Такие зловещие вопросы летали по всей Польше, под названием «Экзамена Земских Послов», с 1613 года, и король насилу разделался с жолнёрами только весной 1614, а вместе с тем угомонил и раздосадованную шляхту; но умные головы сознавали, что не скоро расхлебают поляки кашу, наваренную панами в Москве. Из-под Смоленска, который король продолжал удерживать за собой, приходили известия о том, что набранное оршанским старостой войско, начинает склоняться на сторону московского царя и, не дослужив даже заплаченного срока, переходит к нему на службу: признак зловещий! «Уже москали обходятся с нашими послами презрительно», говорили поляки на сейме: «они видят, что наши границы обнажены, что войска никакого нет, что им открывается погода к нам. Но теперь ещё у них довольно хлопот дома, между ними ещё великая рознь, и тот, которого посадили на царство, не умеет ими править, да и соседи их развлекают; а погодите немного— они как раз устремятся на нас всеми своими силами. Скоро придут дела к тому, что борьба с москалём будет для нас труднее, нежели — с каким либо другим неприятелем». [124]
Вследствие несчастного конца московского похода, варшавский сейм 1613 года не состоялся, был, что называется, сорван. По всем очередным вопросам, земские послы не допускали рыцарское сословие, или Посольскую Избу сноситься с Избой Сенаторской и с королём. Сколько ни упрашивали король и сенат нижнюю палату, per viscera patriae, войти в соглашение с верхней, praeiudicati animi домогались одного: чтобы выполнены были обещания, данные войску и открыты виновники Московской войны. Сейм разъехался, не утвердив ни одного из предложений королевского правительства; король, in vim iustificationis, разослал по всем гродским судам универсал, в котором жаловался на земских послов, взваливал затею московской войны на некоторых сенаторов, не называя никого, старался восстановить в обществе поколебленное мнение о собственной личности. [125]

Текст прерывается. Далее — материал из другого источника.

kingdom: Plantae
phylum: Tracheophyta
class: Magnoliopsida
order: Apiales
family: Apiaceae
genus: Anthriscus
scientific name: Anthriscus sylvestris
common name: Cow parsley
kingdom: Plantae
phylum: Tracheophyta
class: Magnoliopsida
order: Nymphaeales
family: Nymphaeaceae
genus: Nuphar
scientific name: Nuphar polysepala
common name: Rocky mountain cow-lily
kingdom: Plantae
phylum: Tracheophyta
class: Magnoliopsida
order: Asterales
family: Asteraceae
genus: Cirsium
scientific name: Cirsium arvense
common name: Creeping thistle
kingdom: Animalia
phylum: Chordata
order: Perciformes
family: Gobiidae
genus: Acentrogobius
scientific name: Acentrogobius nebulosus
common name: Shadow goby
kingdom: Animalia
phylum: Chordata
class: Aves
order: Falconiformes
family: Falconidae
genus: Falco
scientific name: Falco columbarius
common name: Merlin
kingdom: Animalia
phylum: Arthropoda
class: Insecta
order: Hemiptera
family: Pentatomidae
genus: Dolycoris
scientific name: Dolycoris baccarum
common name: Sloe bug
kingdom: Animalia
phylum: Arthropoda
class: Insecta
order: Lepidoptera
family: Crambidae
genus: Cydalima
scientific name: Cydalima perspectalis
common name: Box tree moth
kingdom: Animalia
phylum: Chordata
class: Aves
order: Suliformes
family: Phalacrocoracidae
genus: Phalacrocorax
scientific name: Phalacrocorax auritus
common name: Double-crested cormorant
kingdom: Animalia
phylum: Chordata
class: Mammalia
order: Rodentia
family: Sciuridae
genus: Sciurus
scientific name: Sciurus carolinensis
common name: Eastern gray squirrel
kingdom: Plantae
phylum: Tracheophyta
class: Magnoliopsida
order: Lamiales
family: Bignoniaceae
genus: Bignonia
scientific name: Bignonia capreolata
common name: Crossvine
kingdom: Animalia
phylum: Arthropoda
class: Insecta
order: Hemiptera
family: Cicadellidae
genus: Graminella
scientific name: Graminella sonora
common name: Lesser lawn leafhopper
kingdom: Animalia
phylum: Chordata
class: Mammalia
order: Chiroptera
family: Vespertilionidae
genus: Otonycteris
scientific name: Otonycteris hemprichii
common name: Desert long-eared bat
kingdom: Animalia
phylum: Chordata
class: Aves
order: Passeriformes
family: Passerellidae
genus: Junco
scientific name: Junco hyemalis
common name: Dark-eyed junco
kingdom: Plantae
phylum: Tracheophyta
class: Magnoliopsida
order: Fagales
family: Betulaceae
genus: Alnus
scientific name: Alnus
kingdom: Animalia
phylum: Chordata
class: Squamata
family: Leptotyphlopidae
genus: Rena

Так, с одной стороны, иезуитскому правительству Сигизмунда угрожала законная сила за предпочтение интересов личных народным интересам; с другой — русская сила, не узаконенная ни одним патентом, проявляла себя, всё более и более в борьбе с чужеядными соседями. Роль коронного гетмана была труднее королевской. Он должен был представлять не двуликого, а четвероликого Януса, какого не могли вообразить и римляне. Одним лицом обращён был он к своим панам и жолнёрам-шляхтичам, этому первообразу своевольных казаков, этим истинно безнаказанным казакам-разбойникам: он постоянно внушал им, что королевский меч длинен, что хоть изредка, но может кто-нибудь из них поплатиться головой за своевольство, как поплатился Сангушко при Сигизмунде-Августе за княжну Острожскую, а Зборовский при Стефане Батории — за дружбу с низовцами. Другим лицом обращён был коронный гетман в противоположную сторону — к казакам настоящим, к казакам-циникам, которые не маскировались miłością ku Ojczyźnie и, в случае чего, готовы были поступить с Краковом, как с Белгородом, Килией, Тягинью, или Очаковом. Третьим лицом обращался он к Москве, а четвёртым к Турции. [126]
В последнем случае, ему приходилось иногда просить короля объявить посполитое рушение, лишь бы наделать шуму, распускать слух о сильных вооружениях панов и вообще играть роль шекспирова Фальстафа, в его знаменитом грабеже на большой дороге. Но ещё тяжелее была роль четвероликого гетмана относительно казаков: он должен был их запугивать, не имея войска, запугивать в то время, когда они, из пиратов обыкновенных, сделались пиратами, ужасными для турок.